I am trying to learn by myself how to grid-search number of neurons in a basic multi-layered neural networks. I am using GridSearchCV and KerasClasifier of Python as well as Keras. The code below works for other data sets very well but I could not make it work for Iris dataset for some reasons and I cannot find it why, I am missing out something here.

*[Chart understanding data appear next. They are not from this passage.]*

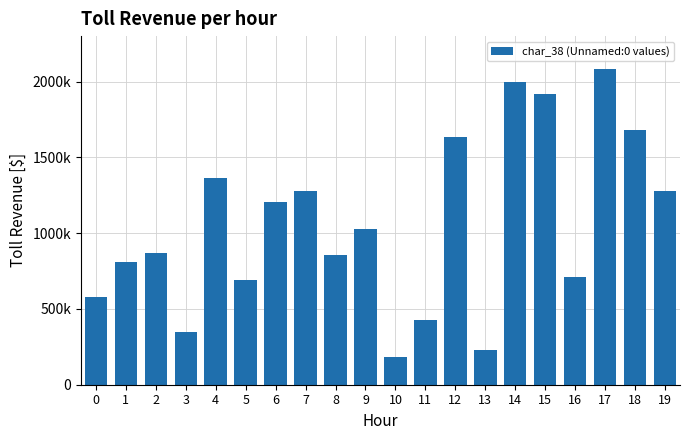

What is the value of the 10th bar from the left?

1026780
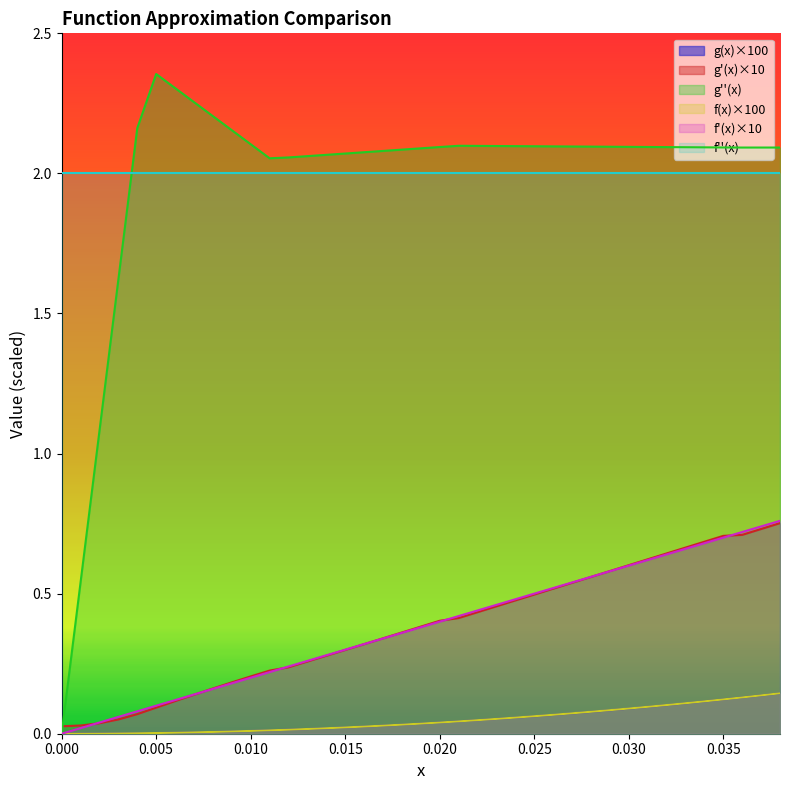

How many positive values does the f(x) series have?

38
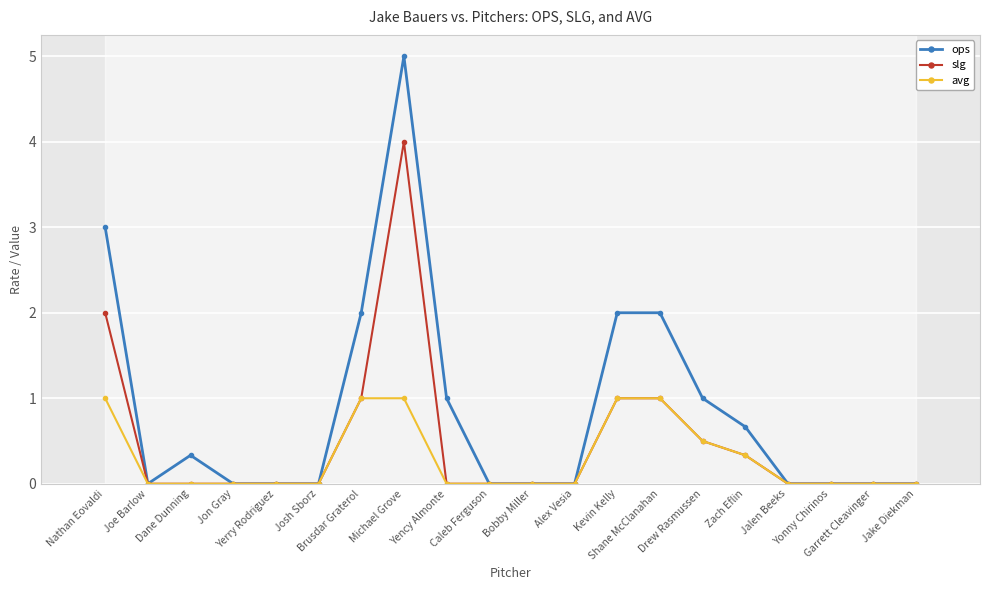

Which series has the largest total across all categories?

ops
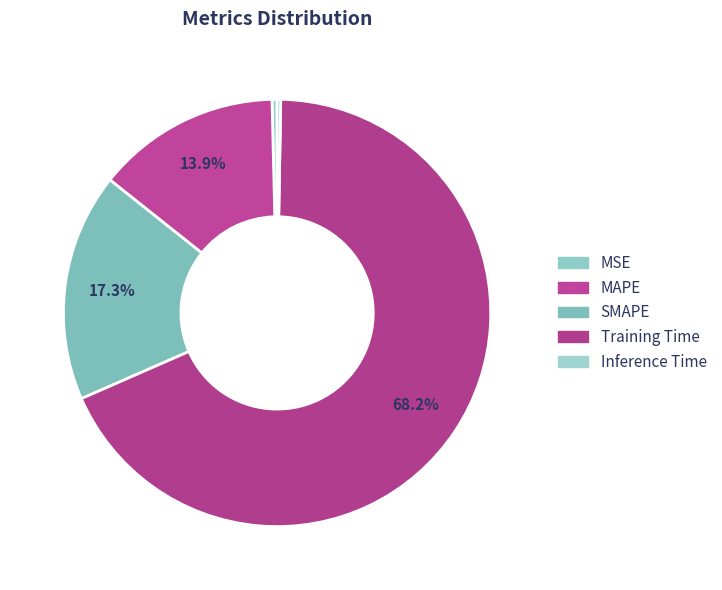

To the nearest percent, what is the difference between the largest and smallest slice percentages?

68%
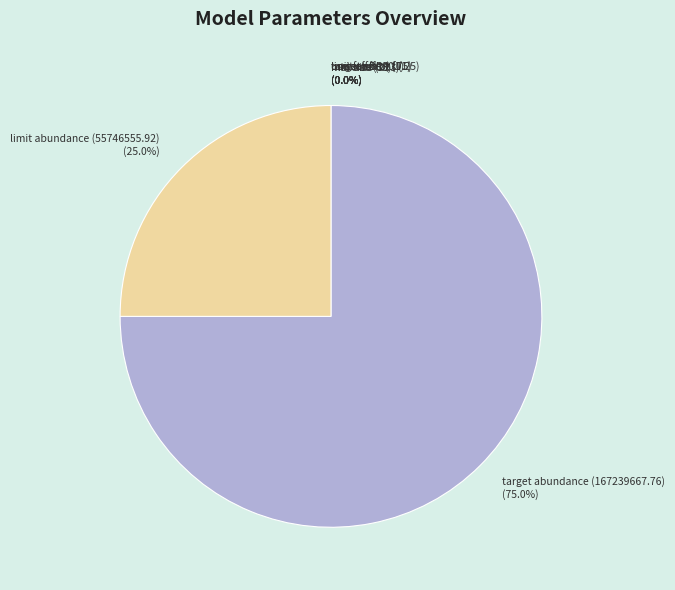

What percentage is NOT represented by target abundance (167239667.76) (75.0%)?

25.0%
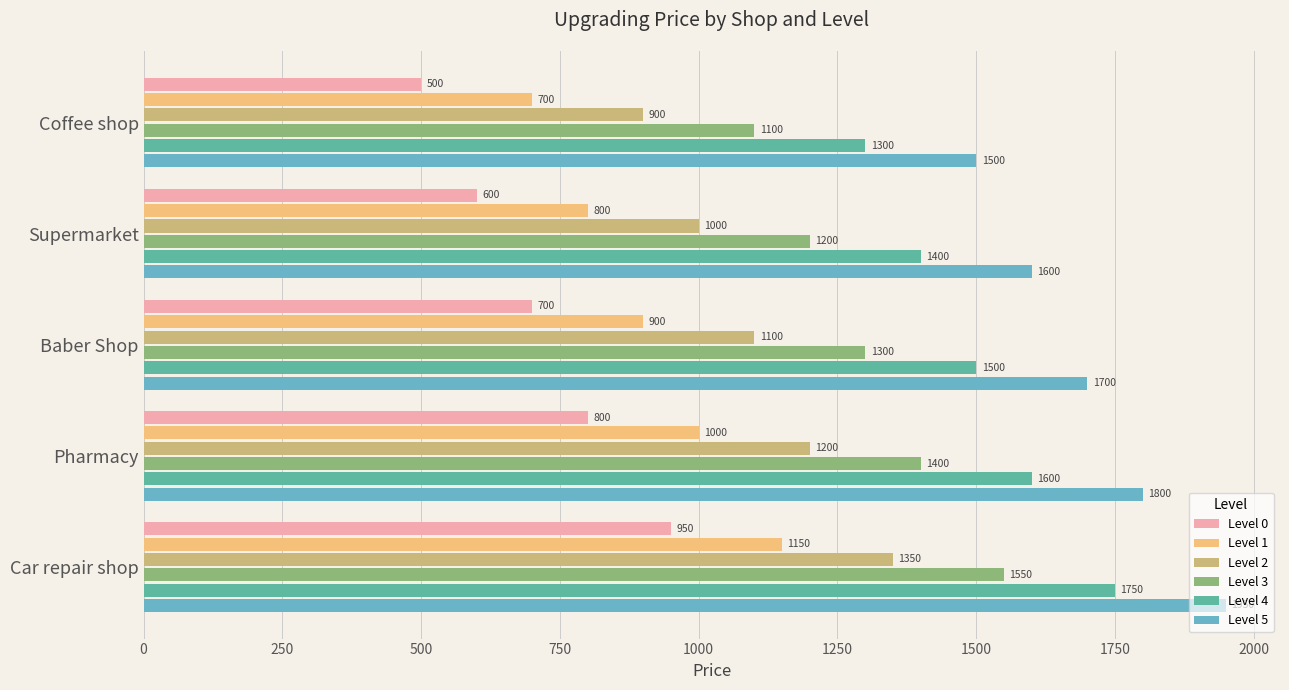

What is the difference between the maximum and minimum values in the Level 1 series?

450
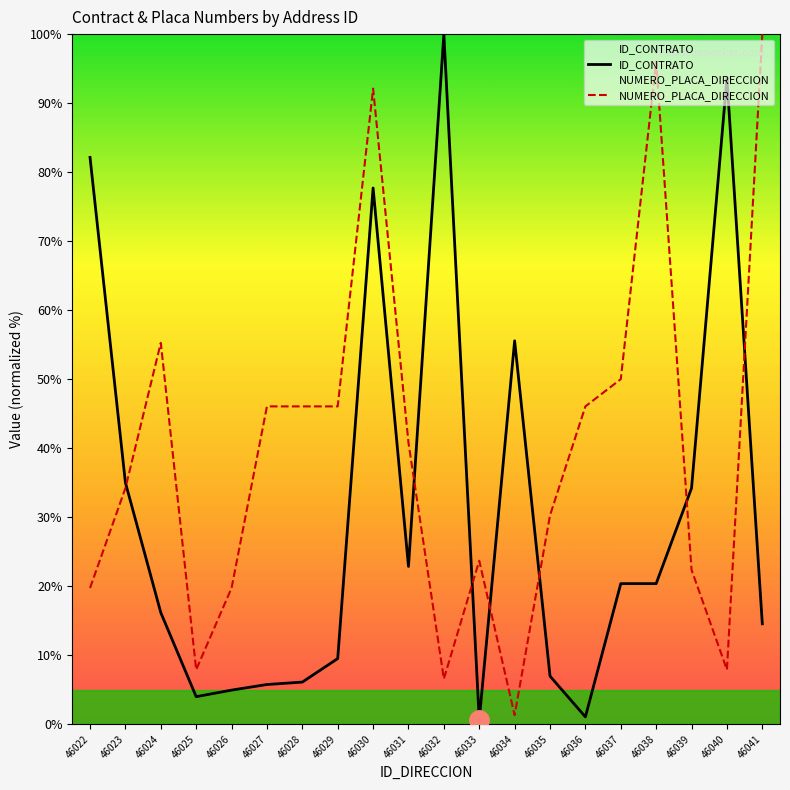

What is the spread (max minus min) of values at 46033?

23.1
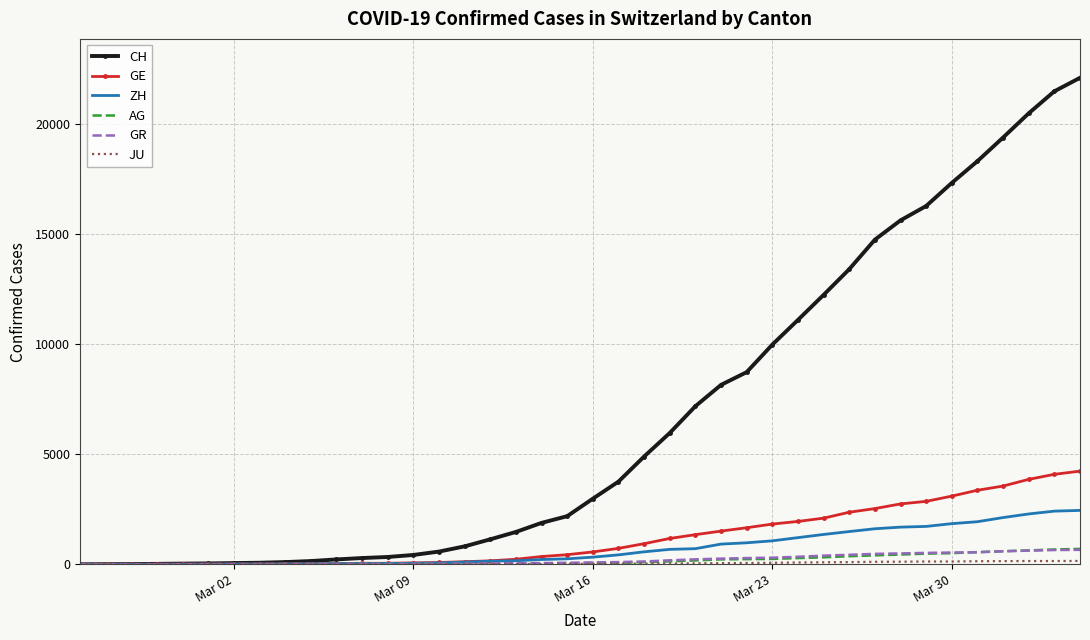

Which series has the largest range (max minus min)?

CH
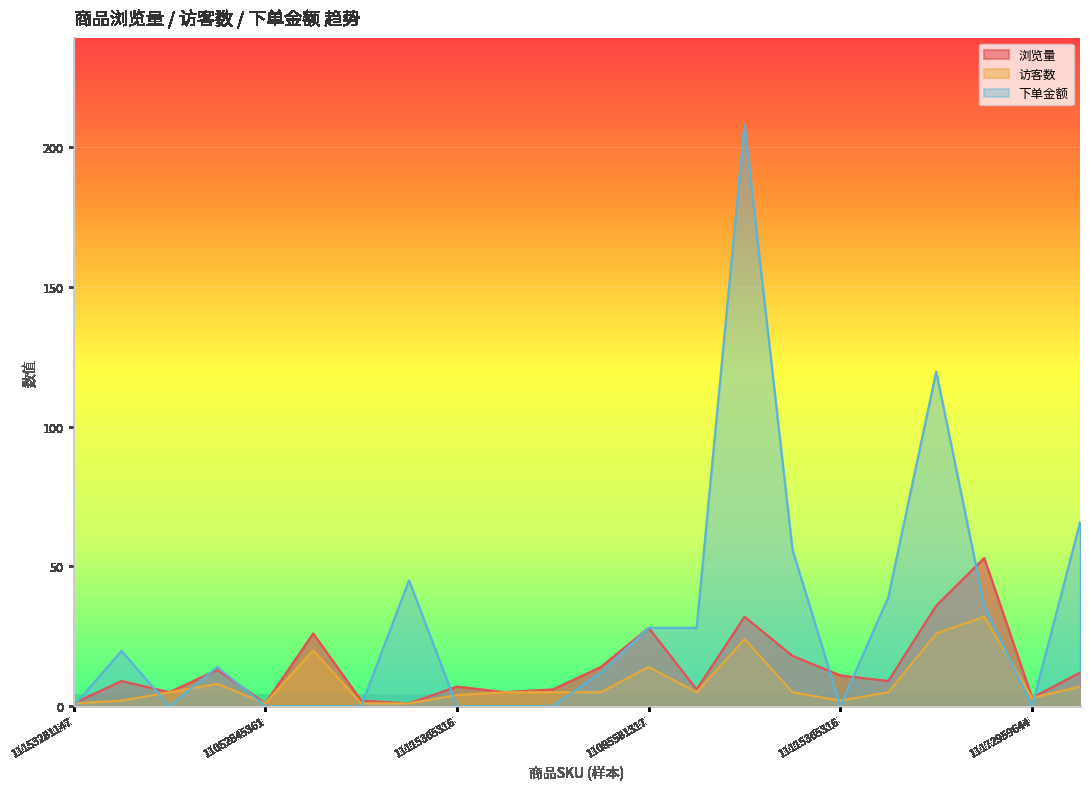

Where is 下单金额 nearest to the value 104?

11185295199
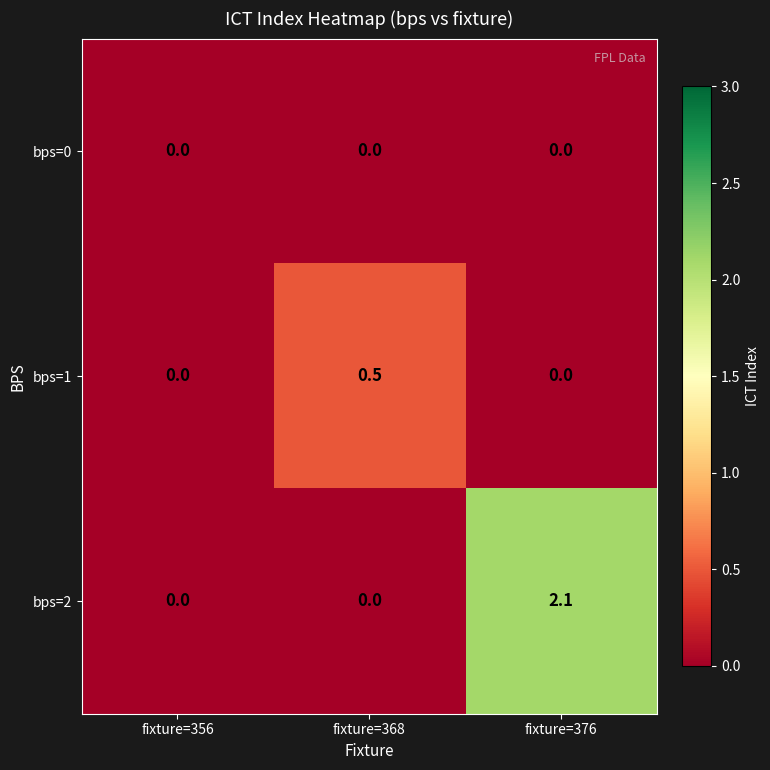

What is the difference between the maximum and minimum values in the bps=2 series?

2.1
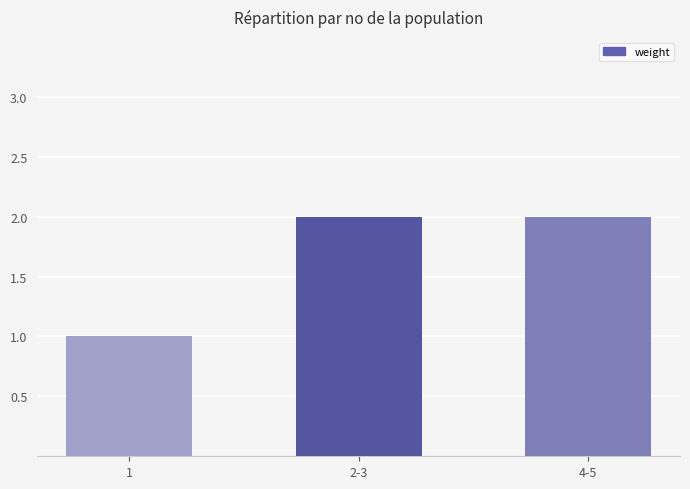

Reading left to right, what are all the values shown in this chart?

1	2	2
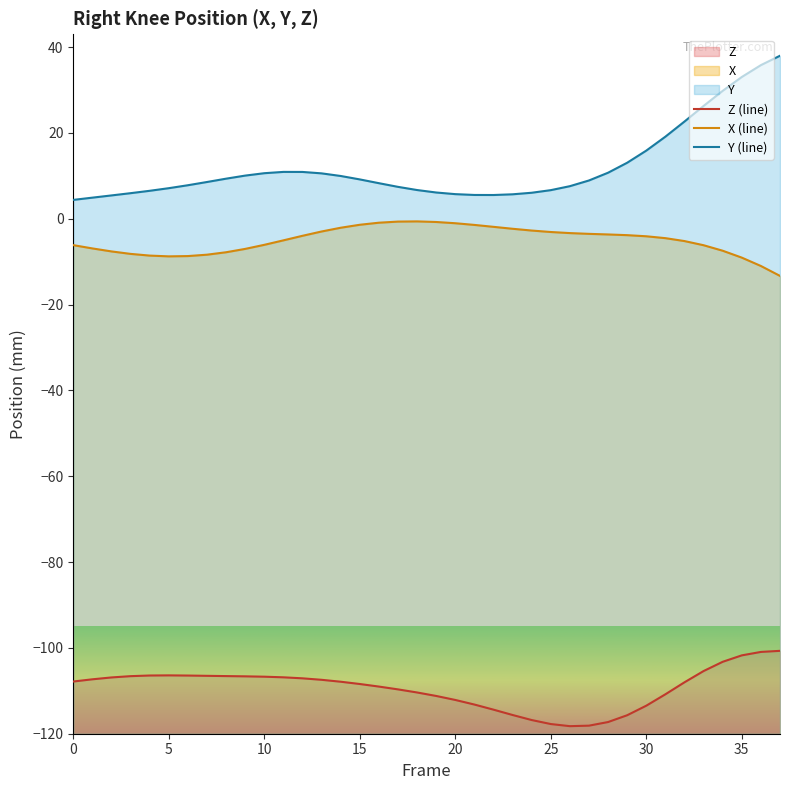

What is the difference between the highest and lowest values at 18?

117.1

The result I get is:
Best: 0.000000 using {'n_neurons': 3}
0.000000 (0.000000) with: {'n_neurons': 3}
0.000000 (0.000000) with: {'n_neurons': 5}
from pandas import read_csv
import numpy
from sklearn.preprocessing import LabelEncoder
from sklearn.preprocessing import StandardScaler
from keras.wrappers.scikit_learn import KerasClassifier
from keras.models import Sequential
from keras.layers import Dense
from keras.utils import np_utils
from sklearn.model_selection import GridSearchCV
dataframe=read_csv("iris.csv", header=None)
dataset=dataframe.values
X=dataset[:,0:4].astype(float)
Y=dataset[:,4]
seed=7
numpy.random.seed(seed)
#encode class values as integers
encoder = LabelEncoder()
encoder.fit(Y)
encoded_Y = encoder.transform(Y)
#one-hot encoding
dummy_y = np_utils.to_categorical(encoded_Y)
#scale the data
scaler = StandardScaler()
X = scaler.fit_transform(X)
def create_model(n_neurons=1):
#create model
model = Sequential()
model.add(Dense(n_neurons, input_dim=X.shape[1], activation='relu')) # hidden layer
model.add(Dense(3, activation='softmax')) # output layer
# Compile model
model.compile(loss='categorical_crossentropy', optimizer='adam', metrics=['accuracy'])
return model
model = KerasClassifier(build_fn=create_model, epochs=100, batch_size=10, initial_epoch=0, verbose=0)
# define the grid search parameters
neurons=[3, 5]
#this does 3-fold classification. One can change k.
param_grid = dict(n_neurons=neurons)
grid = GridSearchCV(estimator=model, param_grid=param_grid, n_jobs=-1)
grid_result = grid.fit(X, dummy_y)
# summarize results
print("Best: %f using %s" % (grid_result.best_score_, grid_result.best_params_))
means = grid_result.cv_results_['mean_test_score']
stds = grid_result.cv_results_['std_test_score']
params = grid_result.cv_results_['params']
for mean, stdev, param in zip(means, stds, params):
print("%f (%f) with: %r" % (mean, stdev, param))
For the purpose of illustration and computational efficiency I search only for two values. I sincerely apologize for asking such a simple question. I am new to Python, switched from R, by the way because I realized that Deep Learning community is using python.
Haha, this is probably the funniest thing I ever experienced on Stack Overflow :) Check:
grid = GridSearchCV(estimator=model, param_grid=param_grid, n_jobs=-1, cv=5)
and you should see different behavior. The reason why your model get a perfect score (in terms of cross_entropy having 0 is equivalent to best model possible) is that you haven't shuffled your data and because Iris consist of three balanced classes each of your feed had a single class like a target:
[0 0 0 0 0 0 0 0 0 0 0 0 0 0 0 0 0 0 0 0 0 0 0 0 0 0 0 0 0 0 0 0 0 0 0 0 0
0 0 0 0 0 0 0 0 0 0 0 0 0 (first fold ends here) 1 1 1 1 1 1 1 1 1 1 1 1 1 1 1 1 1 1 1 1 1 1 1 1
1 1 1 1 1 1 1 1 1 1 1 1 1 1 1 1 1 1 1 1 1 1 1 1 1 1 (second fold ends here)2 2 2 2 2 2 2 2 2 2 2
2 2 2 2 2 2 2 2 2 2 2 2 2 2 2 2 2 2 2 2 2 2 2 2 2 2 2 2 2 2 2 2 2 2 2 2 2
2 2]
Such problems are really easy to be solved by every model - so that's why you've got a perfect match.
Try to shuffle your data before - this should result in an expected behavior.